PROVIDED TEXT:
━━━━━━━━

This is not nearly as nice – since we now have to check the manager type, cast the EventArgs to the appropriate type of EventArgs, and call through to our appropriate delegate.  The more types of events we receive, the larger and uglier this method becomes.  If you add appropriate error checking, it definitely becomes much less friendly than a simple standard event subscription.

In addition to the receiver needing extra work, the WeakEventManager needs to be customized for each type of event.  WPF provides some very useful event managers, including PropertyChangedEventManager and CollectionChangedEventManager, but they are mostly geared towards data binding.  If you want to handle your own event, or one not provided, you’ll need to implement your own WeakEventManager following the pattern.

The one nice thing about this pattern is that the sender does not need to change.  Any class with a standard event can be a sender in this pattern.

Beyond the usability and maintainability costs, there is a runtime cost.  Any time a new sender and receiver pair is attached to a WeakEventManager via AddListener, and every time an event is delivered, if a receiver has been found that has been collected (its weak reference is no longer valid), a cleanup pass is scheduled.  The cleanup pass is handled via a dispatcher schedule of a delegate setup to run when the dispatcher becomes idle.  This goes through and unsubscribes any senders for whom the receiver is no longer valid.

━━━━━━━━

INFORMATION SHOWN:
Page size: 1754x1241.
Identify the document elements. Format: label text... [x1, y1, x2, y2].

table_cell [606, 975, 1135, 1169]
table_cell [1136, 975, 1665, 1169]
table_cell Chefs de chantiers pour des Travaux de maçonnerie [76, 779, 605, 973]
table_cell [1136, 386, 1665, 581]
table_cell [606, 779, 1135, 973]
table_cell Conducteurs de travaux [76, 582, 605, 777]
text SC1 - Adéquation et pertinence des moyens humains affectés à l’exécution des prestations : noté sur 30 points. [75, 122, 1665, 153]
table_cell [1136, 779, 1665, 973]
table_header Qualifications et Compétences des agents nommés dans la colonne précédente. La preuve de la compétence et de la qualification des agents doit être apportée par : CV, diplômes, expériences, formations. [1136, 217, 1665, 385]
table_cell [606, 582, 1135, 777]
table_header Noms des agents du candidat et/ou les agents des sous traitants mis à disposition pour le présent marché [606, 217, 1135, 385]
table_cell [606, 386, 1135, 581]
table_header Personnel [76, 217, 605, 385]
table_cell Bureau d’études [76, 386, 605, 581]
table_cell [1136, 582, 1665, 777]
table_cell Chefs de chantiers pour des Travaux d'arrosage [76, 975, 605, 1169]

━━━━━━━━

QUESTIONS ON THE MATERIAL:
• A. In the text on WPF's weak event pattern, which two event managers does WPF provide?
• B. Pick up the text on WPF's weak event pattern at its final sentence and continue it.

RESPONSE LIST:
• A. PropertyChangedEventManager and CollectionChangedEventManager.

• B.
This process adds overhead that is not necessarily obvious.  Every time a new object is hooked up to an event or an event is raised via the WeakEvent pattern, there is a lot that has to happen behind the scenes.  The look table for events gets locked against a static lock, so events can potentially cause (short) stalls due to threading.  Granted, the lock is handled intelligently in order to minimize the amount of time it’s held, but it is still an extra lock that doesn’t exist with a standard delegate.  Extra processing is required to parse the entire lookup list, in order to map the appropriate sender to the appropriate receiver.  Finally, once the ReceiveWeakEvent method is called, extra overhead has to happen on the receiver’s side in order to process this and map it to a standard event handler.

The weak event pattern introduced with WPF works very well, and is incredibly valuable.  It’s essential for WPF’s data binding.  Without this, there would be many more memory leaks occurring in data centric business applications.  It can also be very useful outside of the View and ViewModel – Any time you have a long lived event listener, and the lifetime of the object listening to an event does not directly correspond to the lifetime of the object raising the event, the WeakEvent pattern can add a level of protection that is invaluable.  Just realize that the gains come at a cost.

About Reed
Reed Copsey, Jr. - -


2 Responses to “Preventing Event-based Memory Leaks – WeakEventManager”
  1. Sam Azish says:

    Thanks for this very informative article. One question I have though is regarding this statement:

    “The cleanup pass is handled via a dispatcher schedule of a delegate setup to run when the dispatcher becomes idle. This goes through and unsubscribes any senders for whom the receiver is no longer valid.”

    By this do you mean that it is not necessary to call RemoveListener before disposing the receiver? I thought we have to call RemoveListener to release any event handler on week event manager part on the sender (StopListening method).

  2. Reed says:

    It’s always a good idea to call RemoveListener. The cleanup pass will occur, and basically remove the listener automatically, if the sender has been finalized, and will prevent the sender from keeping the listener rooted, even if you forget.

    However, calling RemoveListener keeps the cleanup pass shorter (which is important), and also “stops” the listener from receiving events, which is also important if you’re disposing the listener (or you will, if designed correctly, start getting ObjectDisposedExceptions).